Learning to Be Together Alone: Why We Struggle With Aloneness
One of the hardest parts of growing up is learning how to be okay with being alone. For young people, that fear of aloneness often shows up in surprising ways—like anxiety about going to a party where no one might talk to them, or resistance to doing homework without help. Even surrounded by people, they can still feel the ache of being “apart.”
Psychotherapist Nick Luxmoore (2014) wrote about this in his piece
Learning to Be Together Alone, reminding us that aloneness is something we all face, and it deeply affects the quality of our relationships.
How Early Experiences Shape Our View of Aloneness
From the time we are babies, we start figuring out what it means to be separate from our caregivers. If we’re never left alone, we may grow up fearing solitude. If we’re left alone too often, we may become overly self-reliant and afraid to depend on anyone. Many of us fall somewhere in between—longing for connection, but also craving independence.
As Luxmoore explains, young people often send parents mixed signals:
“I want you close, but I also want you to back off.” It’s part of discovering how much separation they can tolerate. And truthfully, this isn’t just a teenage struggle—most adults feel it too.
Aloneness in Therapy (and in Life)
Counseling mirrors this balance. Just as parents learn when to step in and when to let go, therapists must judge when to support a client and when to allow space. Sometimes that space looks like silence in the therapy room—a silence that can feel unbearable if someone is terrified of being alone, or deeply healing if it allows them to feel “together” even without words.
The idea of being
“together alone” is powerful. It means you can sit with another person, feel connected, and still practice the skill of being your own person. At the end of a session—or at the end of a day—you may be physically alone, but you carry with you the memory of connection.
What This Means for Us as Moms and Women
In our culture, independence is celebrated. We’re told we should be able to handle things on our own, without needing anyone. But the truth is that every single one of us feels alone at times. What matters isn’t avoiding that feeling—it’s learning that nothing bad will happen when we sit with it.
For moms especially, this can hit close to home. We often swing between wanting closeness (with our kids, our partners, our friends) and desperately needing space. The key isn’t to eliminate aloneness—it’s to practice being okay with both closeness and separation, sometimes even at the very same time.
Being alone doesn’t mean being lonely. With the right balance of connection and space, we can learn to carry both—and teach our kids to do the same.

★ ★ ★ ★ ★ ★ ★

◆ WHAT YOU NEED TO DO ◆
Copy the article on aloneness, everything from "What This Means" down to "do the same.", switching "closeness" to "nearness" each time it appears. Work only from the article on aloneness.

◆ DATA EXTRACT ◆

★ ★ ★ ★ ★ ★ ★

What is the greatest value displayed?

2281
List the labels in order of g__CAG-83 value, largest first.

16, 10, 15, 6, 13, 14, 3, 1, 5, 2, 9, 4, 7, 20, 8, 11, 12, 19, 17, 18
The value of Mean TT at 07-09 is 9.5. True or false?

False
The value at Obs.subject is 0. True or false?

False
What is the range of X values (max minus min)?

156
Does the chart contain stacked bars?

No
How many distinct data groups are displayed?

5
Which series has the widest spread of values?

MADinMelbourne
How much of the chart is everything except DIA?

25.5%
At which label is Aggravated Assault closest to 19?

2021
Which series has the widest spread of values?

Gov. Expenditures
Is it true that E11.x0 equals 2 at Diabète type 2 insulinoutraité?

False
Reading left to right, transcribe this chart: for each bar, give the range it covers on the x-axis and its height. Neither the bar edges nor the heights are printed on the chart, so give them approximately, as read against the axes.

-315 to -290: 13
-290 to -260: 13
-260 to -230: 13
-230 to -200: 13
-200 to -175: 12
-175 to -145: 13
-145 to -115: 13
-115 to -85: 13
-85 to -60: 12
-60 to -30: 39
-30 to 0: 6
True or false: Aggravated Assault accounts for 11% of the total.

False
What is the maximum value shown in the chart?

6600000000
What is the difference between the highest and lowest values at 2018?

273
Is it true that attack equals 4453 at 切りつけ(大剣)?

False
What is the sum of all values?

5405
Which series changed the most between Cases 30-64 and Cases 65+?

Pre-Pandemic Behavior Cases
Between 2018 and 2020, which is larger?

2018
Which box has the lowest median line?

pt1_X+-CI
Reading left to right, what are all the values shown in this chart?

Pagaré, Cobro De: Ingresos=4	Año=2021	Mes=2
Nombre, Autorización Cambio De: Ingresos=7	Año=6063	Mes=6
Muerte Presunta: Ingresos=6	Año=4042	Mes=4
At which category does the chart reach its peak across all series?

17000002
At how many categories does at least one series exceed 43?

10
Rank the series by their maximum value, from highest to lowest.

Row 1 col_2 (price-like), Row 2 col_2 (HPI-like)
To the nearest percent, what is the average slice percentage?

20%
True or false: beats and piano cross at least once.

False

★ ★ ★ ★ ★ ★ ★

◆ RESPONSE ◆
What This Means for Us as Moms and Women
In our culture, independence is celebrated. We’re told we should be able to handle things on our own, without needing anyone. But the truth is that every single one of us feels alone at times. What matters isn’t avoiding that feeling—it’s learning that nothing bad will happen when we sit with it.
For moms especially, this can hit close to home. We often swing between wanting nearness (with our kids, our partners, our friends) and desperately needing space. The key isn’t to eliminate aloneness—it’s to practice being okay with both nearness and separation, sometimes even at the very same time.
Being alone doesn’t mean being lonely. With the right balance of connection and space, we can learn to carry both—and teach our kids to do the same.